Et pour ce deuxième rendez-vous, il existe une pression supplémentaire ?

Comme je l’ai dit auparavant, je suis quelqu’un de serein. On verra bien comment la rencontre se déroulera. L’ambiance au sein de l’équipe est bonne et chacun sait ce qu’il a à faire. La motivation pour passer ce cap du 1er tour est grande. Et je sais que j’ai la confiance de mes coéquipiers. Je ne me pose pas la question de savoir si je vais réaliser un bon match, je sais ce que j’ai à faire !

C’était quoi votre ambition en signant au F91 ?

Tout simplement de jouer le plus possible, tant en championnat qu’en Coupe d’Europe.

Mais pourquoi avoir choisi de signer dans ce club ?

À la base, c’est à Virton (NDLR : le club belge où investit Flavio Becca) que j’avais signé. Et on m’a prêté au F91. C’est une option qu’on a prise pour que je gagne en expérience. Afin que je puisse jouer plus régulièrement et gagner de ce point de vue là en maturité. Ici, j’ai la possibilité de m’améliorer dans un club qui réunit toutes les conditions pour réussir à le faire.
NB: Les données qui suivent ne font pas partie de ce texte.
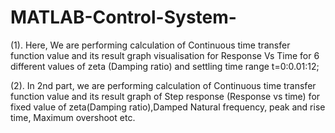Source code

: # MATLAB-Control-System-
(1). Here, We are performing calculation of Continuous time transfer function value and its result graph visualisation for Response Vs Time for 6 different values of zeta (Damping ratio) and settling time range 
t=0:0.01:12;

(2). In 2nd part, we are performing calculation of Continuous time transfer function value and its result graph of Step response (Response vs time) for fixed value of zeta(Damping ratio),Damped Natural frequency, peak and rise time, Maximum overshoot etc.
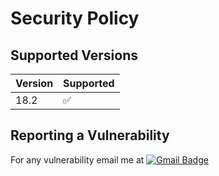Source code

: # Security Policy

## Supported Versions

| Version | Supported          |
| ------- | ------------------ |
| 18.2   | :white_check_mark: |

## Reporting a Vulnerability

For any vulnerability email me at [![Gmail Badge](https://img.shields.io/badge/-tarun234.tg@gmail.com-c14438?style=flat&logo=Gmail&logoColor=white&link=mailto:tarun234.tg@gmail.com)](mailto:tarun234.tg@gmail.com)
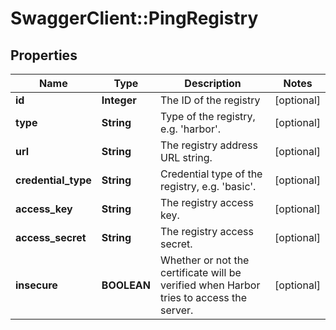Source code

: # SwaggerClient::PingRegistry

## Properties
Name | Type | Description | Notes
------------ | ------------- | ------------- | -------------
**id** | **Integer** | The ID of the registry | [optional] 
**type** | **String** | Type of the registry, e.g. &#39;harbor&#39;. | [optional] 
**url** | **String** | The registry address URL string. | [optional] 
**credential_type** | **String** | Credential type of the registry, e.g. &#39;basic&#39;. | [optional] 
**access_key** | **String** | The registry access key. | [optional] 
**access_secret** | **String** | The registry access secret. | [optional] 
**insecure** | **BOOLEAN** | Whether or not the certificate will be verified when Harbor tries to access the server. | [optional] 


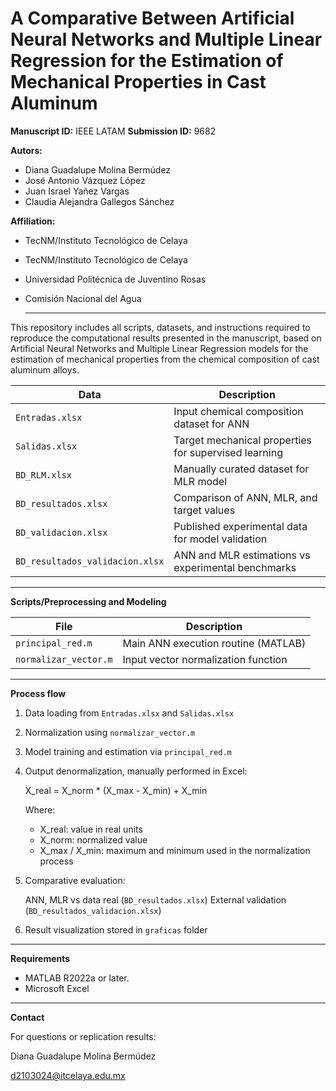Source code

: # A Comparative Between Artificial Neural Networks and Multiple Linear Regression for the Estimation of Mechanical Properties in Cast Aluminum

**Manuscript ID:** IEEE LATAM **Submission ID:** 9682

**Autors:**

- Diana Guadalupe Molina Bermúdez
- José Antonio Vázquez López
- Juan Israel Yañez Vargas
- Claudia Alejandra Gallegos Sánchez

**Affiliation:**

- TecNM/Instituto Tecnológico de Celaya
- TecNM/Instituto Tecnológico de Celaya
- Universidad Politécnica de Juventino Rosas
- Comisión Nacional del Agua

  ---

This repository includes all scripts, datasets, and instructions required to reproduce the computational results presented in the manuscript, based on Artificial Neural
Networks and Multiple Linear Regression models for the estimation of mechanical properties from the chemical composition of cast aluminum alloys.

| Data |  Description |
|--------|-------------|
| `Entradas.xlsx` | Input chemical composition dataset for ANN |
| `Salidas.xlsx` | Target mechanical properties for supervised learning |
| `BD_RLM.xlsx` | Manually curated dataset for MLR model |
| `BD_resultados.xlsx` | Comparison of ANN, MLR, and target values |
| `BD_validacion.xlsx` | Published experimental data for model validation |
| `BD_resultados_validacion.xlsx`	| ANN and MLR estimations vs experimental benchmarks | 

---

**Scripts/Preprocessing and Modeling**

| File |  Description |
|--------|-------------|
| `principal_red.m` | Main ANN execution routine (MATLAB) |
| `normalizar_vector.m` | Input vector normalization function |

---

**Process flow**

1. Data loading from `Entradas.xlsx` and `Salidas.xlsx`
2. Normalization using `normalizar_vector.m`
3. Model training and estimation via `principal_red.m`
4. Output denormalization, manually performed in Excel:

	X_real = X_norm * (X_max - X_min) + X_min

	Where:
	- X_real: value in real units
	- X_norm: normalized value
	- X_max / X_min: maximum and minimum used in the normalization process

5. Comparative evaluation:

	ANN, MLR vs data real (`BD_resultados.xlsx`)
	External validation (`BD_resultados_validacion.xlsx`)

6. Result visualization stored in `graficas` folder

---

**Requirements**

- MATLAB R2022a or later.
- Microsoft Excel

---

**Contact**

For questions or replication results:

Diana Guadalupe Molina Bermúdez 

d2103024@itcelaya.edu.mx

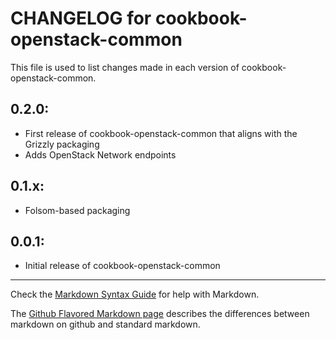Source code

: # CHANGELOG for cookbook-openstack-common

This file is used to list changes made in each version of cookbook-openstack-common.

## 0.2.0:

* First release of cookbook-openstack-common that aligns with the Grizzly packaging
* Adds OpenStack Network endpoints

## 0.1.x:

* Folsom-based packaging

## 0.0.1:

* Initial release of cookbook-openstack-common

- - - 
Check the [Markdown Syntax Guide](http://daringfireball.net/projects/markdown/syntax) for help with Markdown.

The [Github Flavored Markdown page](http://github.github.com/github-flavored-markdown/) describes the differences between markdown on github and standard markdown.
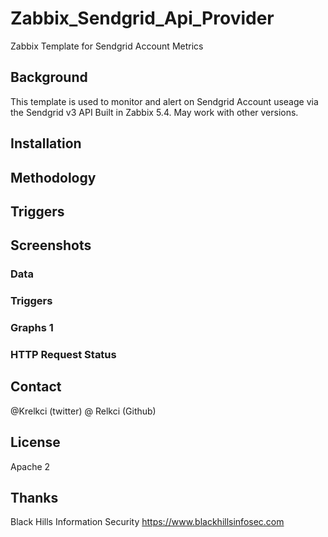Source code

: # Zabbix_Sendgrid_Api_Provider
Zabbix Template for Sendgrid Account Metrics


## Background 
This template is used to monitor and alert on Sendgrid Account useage via the Sendgrid v3 API
Built in Zabbix 5.4.  May work with other versions.

## Installation
 

## Methodology

## Triggers

## Screenshots

### Data

### Triggers
### Graphs 1

### HTTP Request Status

## Contact
@Krelkci (twitter)   @ Relkci (Github)

## License
Apache 2

## Thanks
Black Hills Information Security https://www.blackhillsinfosec.com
Mais en signant ici, vous saviez que votre rôle était avant tout d’être la doublure de Jonathan Joubert ?

Pas forcément. Cela se jouait entre nous deux. En arrivant ici, on m’a indiqué que j’avais mon mot à dire, qu’il y aurait une concurrence et que j’aurais ma chance.

Et vu la blessure de Jonathan Joubert, celle-ci est arrivée très vite ?

On peut dire ça comme ça. Mais ce qui est bien c’est que j’ai le soutien de « Jon ». Je suis souvent en contact avec lui. Il me transmet sa confiance et me donne beaucoup de conseils.

Quelles sont les erreurs à ne pas commettre lors de ce match retour par rapport au match aller ?

Les erreurs qu’on a commises en deuxième période mardi dernier. On a fait une grosse première mi-temps, mais lors des 45 dernières minutes, il y a eu un peu de laisser-aller de notre part. On n’a pas su rivaliser. Il faudra muscler notre jeu et être prêt physiquement. Il ne faudra rien lâcher. Il faudra aller au combat. On sait ce qu’on a à faire.

Où situez-vous vos chances de qualification ?

Elles sont assez grandes, malgré le match nul à l’aller. Car on a démontré qu’on peut malmener cette équipe maltaise. Si on réalise la même première mi-temps qu’au match aller, nos chances sont plutôt bonnes. On a prouvé qu’on peut le faire. Et on s’est bien préparés pour ça tout au long de la semaine.